GBWT: SadaSparse (or another variant of Sadakane's document counting structure if it makes more sense).
GBWT: Multithreaded SadaSparse construction using FastLocate and the PLCP array.

Answer 5 · 2021-02-02T19:24:56.000Z

I assume you are referring to "Sampled Longest Common Prefix Array"?

Beller et al's algorithm (queue-based) can be tweaked to use O(#runs) construction space using very similar ideas, please take a look at section 3 here: https://arxiv.org/pdf/2004.01493.pdf (compare their "incremental relation" and lemma 5 in your paper)

Answer 6 · 2021-02-03T01:16:04.000Z

The algorithms of Nishimoto and Tabei are fundementally sequential. The one based on the algorithm by Beller et al. corresponds to a breadth-first traversal of the suffix tree, and it outputs the LCP values at ST node boundaries. I don't see a way of parallelizing that over tens of CPU cores.

In general, stringology research is still mostly concerned about texts that are gigabytes or at most tens of gigabytes in size. The GBWT works with terabyte-scale data, and it often has to resort to simple construction algorithms that can be broken down into a large number of independent tasks.

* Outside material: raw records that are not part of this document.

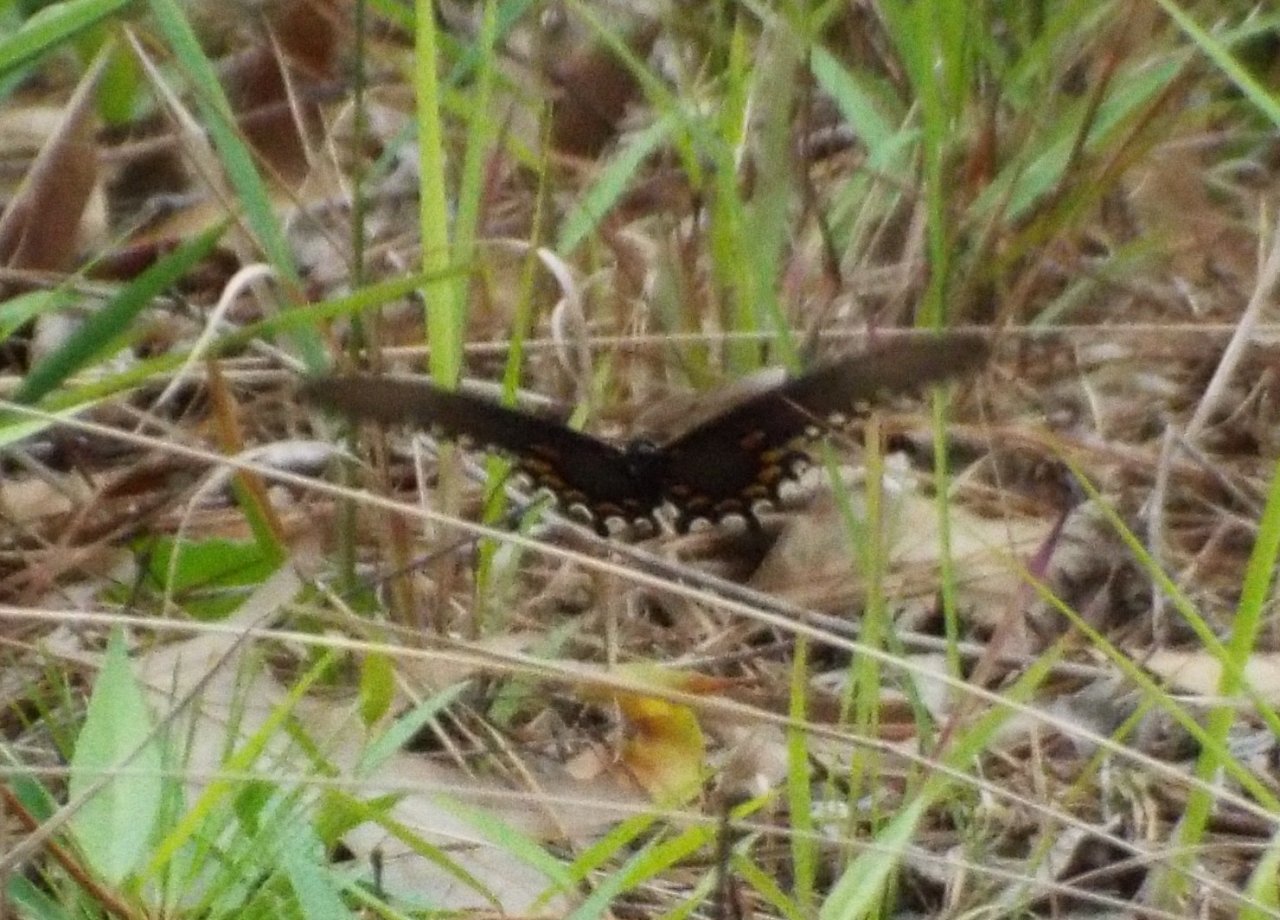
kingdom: Animalia
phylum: Arthropoda
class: Insecta
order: Lepidoptera
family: Papilionidae
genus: Battus
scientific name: Battus philenor
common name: Pipevine Swallowtail
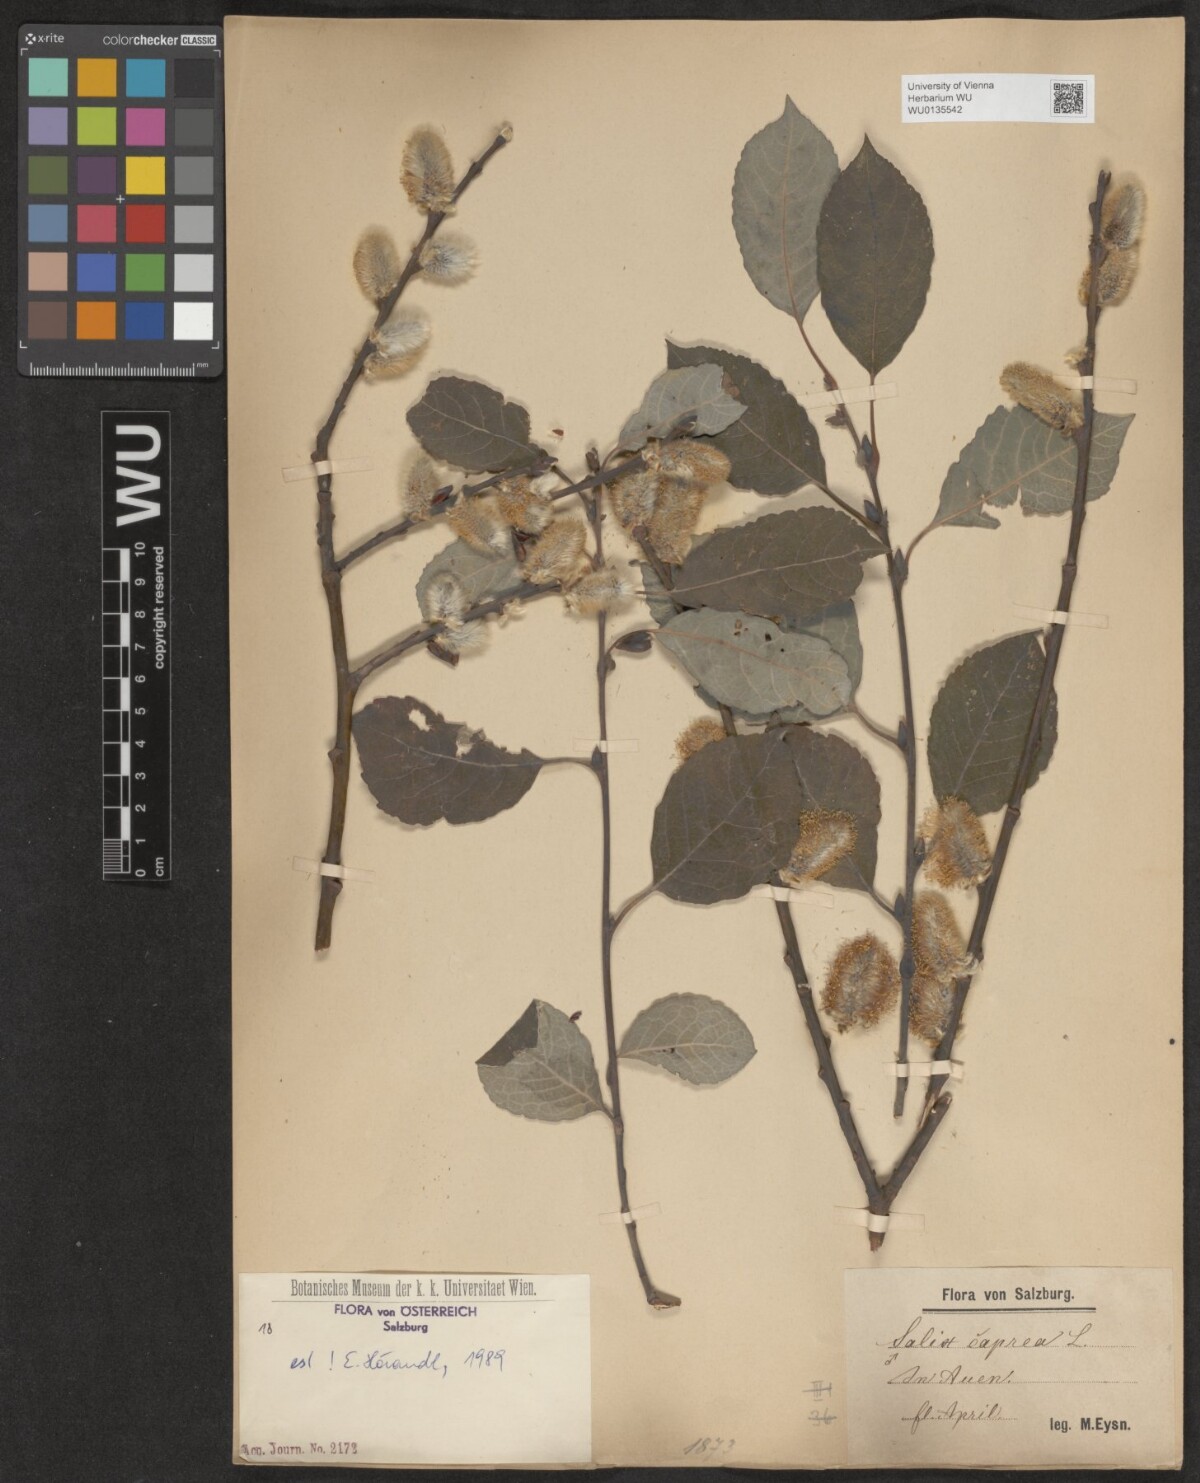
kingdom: Plantae
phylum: Tracheophyta
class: Magnoliopsida
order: Malpighiales
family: Salicaceae
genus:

Answer 7 · 2021-02-03T09:22:50.000Z

Fair enough. I briefly checked current lock-free queue landscape, but I don't think they are going to cut it either (best implementations achieve throughput around 10M operations/second in balanced enqueue/dequeue scenarios).

Answer 8 · 2021-02-03T09:26:36.000Z

I've been using this one: https://github.com/max0x7ba/atomic_queue This is what you tested?

…

On Wed, Feb 3, 2021 at 10:23 AM Artem Tarasov ***@***.***> wrote: Fair enough. I briefly checked current lock-free queue landscape, but I don't think they are going to cut it either (best implementations achieve throughput around 10M operations/second in balanced enqueue/dequeue scenarios). — You are receiving this because you were mentioned. Reply to this email directly, view it on GitHub <#7 (comment)>, or unsubscribe <https://github.com/notifications/unsubscribe-auth/AABDQEKHKDFFOVZXAEP5RY3S5EIXZANCNFSM4WZEKZDQ> .

Answer 9 · 2021-02-03T09:34:59.000Z

Yes, this one. I also looked at https://github.com/mpoeter/xenium. That said, I only looked at the benchmark results and have no hands-on experience.

Overall I agree that the simplest solution is the best, it would be interesting to check later if more complicated approaches are more performant but it's not at all obvious that they'll be.